Genes that appear influence longevity in humans have been uncovered by researchers from Columbia University, offering us new insights into the evolutionary fitness of humans. The work was presented as a proof-of-concept study at the Biology of Genomes meeting at Cold Spring Harbour this week.

The team theorised that a gene which affected longevity in humans would be found at different frequencies across multiple age brackets, whereas one that did not would remain constant. To explore this hypothesis, they assembled multiple large cohorts that accounted for different ancestries and examined their genomic data.

One such cohort was made up of roughly 58,000 participants of European descent from the Resource for Genetic Epidemiology Research on Aging (GERA). The team found that the strongest signal was from the ε4 allele of the APOE gene, which is known to be linked to increased risk of late-onset Alzheimer’s. The frequency of the variant dropped significantly in participants over 70 years old, the age at which Alzheimer’s often manifests.
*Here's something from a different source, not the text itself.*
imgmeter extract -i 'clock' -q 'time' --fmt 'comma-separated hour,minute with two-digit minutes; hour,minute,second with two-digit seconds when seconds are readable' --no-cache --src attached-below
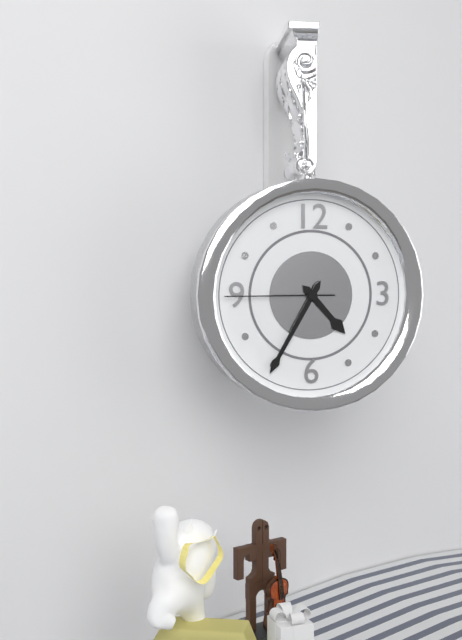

Another cohort of 96,000 participants with European ancestry was assembled from donors to the UK Biobank. These participants had provided information about the deaths of their parents and so the team used the participants as a proxy for the older generation to establish which genes had influenced their death.

Using this data, they identified a signal near the CHRNA3 gene which was linked to the paternal age of death. Variants located near CHRNA3 have previously been associated with smoking, with people carrying the variant smoking more than those without.

The team also used genome wide associated studies to generate polygenic risk scores for roughly 40 genes to account for conditions that were reliant on multiple loci. With the UK Biobank cohort, these scores allowed the team to observe that variants linked to cholesterol, BMI, and coronary artery disease risk were all negatively associated with longevity in fathers. On both the maternal and paternal side, variants linked to later puberty timing increased longevity, as did a higher age for birth of their first child in mothers.

While this research supports the initial hypothesis put forwards by the team, it also demonstrates the complexity of how our genomes can govern our lifespans. Nonetheless, it offers us significant insight into the subtle impact genetic variants can have on our lives.

Hakhamanesh Mostafavi, one of the researchers in the study, said, “We have a much more comprehensive picture of viability in humans.”